Alan Turing (quoted in Hodges 1983: 442)
We are all experts at decision making. After all, we have been practising the art for most, perhaps all, of our lives. Each of us knows that some decisions are easy to make and some difficult, and also that sometimes we have made the right and sometimes the wrong choice. Occasionally we reflect upon a decision and how we arrived at a particular choice. Most often this occurs when we appear to have been foolish. Why ever did I choose to become an archaeologist? What made me choose to study decision making? Why on earth did I decide to write/read this book? When doing this, we tend to take the decision process apart and look at the information we had available to us, what now appears to have been missing and how we thought that some items carried more weight than others. Often we remain uncertain as to why we made a particular choice. Why did I decide to be an archaeologist? Well, perhaps because I thought that seeking after the roots of human culture would be intellectually fulfilling. Alternatively it may have been the thought of digging for buried treasure in the sun with endless supplies of wine and good food.

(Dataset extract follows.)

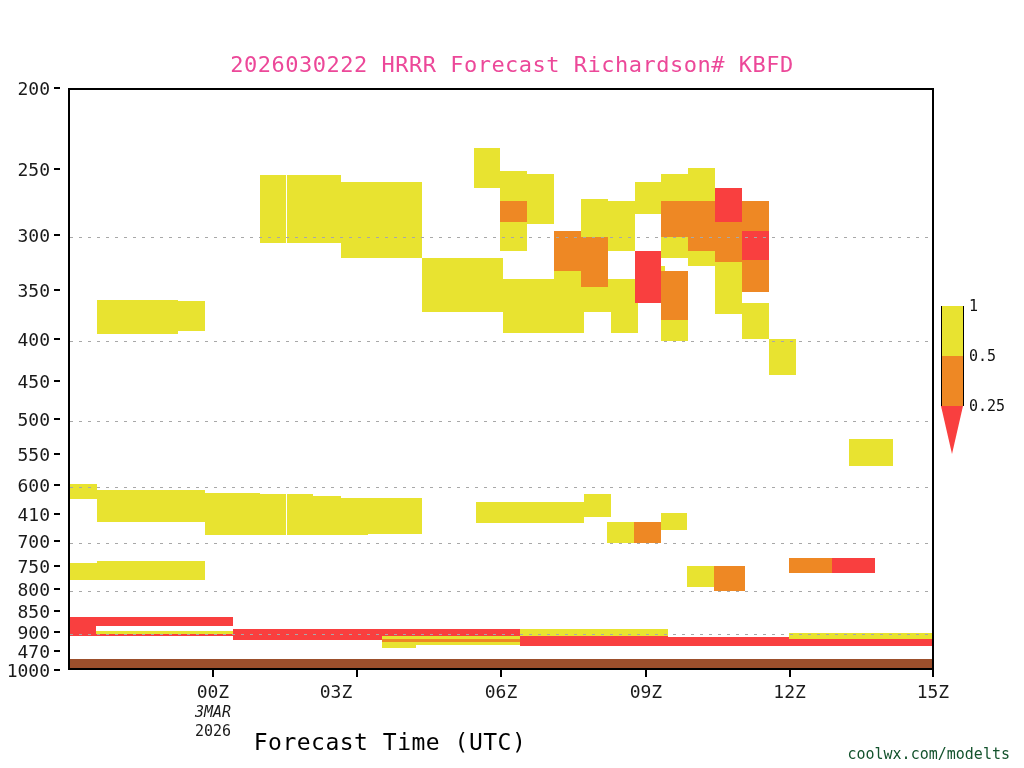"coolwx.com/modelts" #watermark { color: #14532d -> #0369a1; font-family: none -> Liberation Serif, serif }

For decisions and revisions which a minute will reverse
T.S. Eliot, ‘The Love Song of J. Alfred Prufrock’
One of the unique characteristics of the human species is the possession of highly developed capacities for learning, decision making and problem solving, as T.S. Eliot reminds us. These result in a behavioural flexibility unparalleled in any other species. Although such capacities often require a social context for their use, they reside in the individual. Quite simply, it is these that constitute the source of cultural behaviour. It is remarkable, therefore, that archaeology, a discipline with the human species as its centre and which claims a pre-eminent role for understanding cultural behaviour, has paid scant attention to the processes of learning and decision making by individuals.
How can we gain an adequate understanding of what happened in the past, and why it happened, without making explicit reference to people taking decisions on the basis of accumulated knowledge between alternative courses of action? Certainly individual decision makers cannot be divorced from their social contexts and are part of natural communities, but it is the individual who perceives, thinks and decides. To make a flint arrowhead in one shape rather than another, to hunt deer rather than to collect molluscs, to paint rather than inscribe upon a pot are all decisions taken by individuals upon which our conception of ‘cultures’ and trajectories of social and economic change are imposed. Such decisions underlie all processes highlighted in recent archaeological thought, whether they be intensification and population pressure or core-periphery networks and peer-polity interaction. These, and other processes, are insufficiently described and understood when lacking reference to the individuals involved.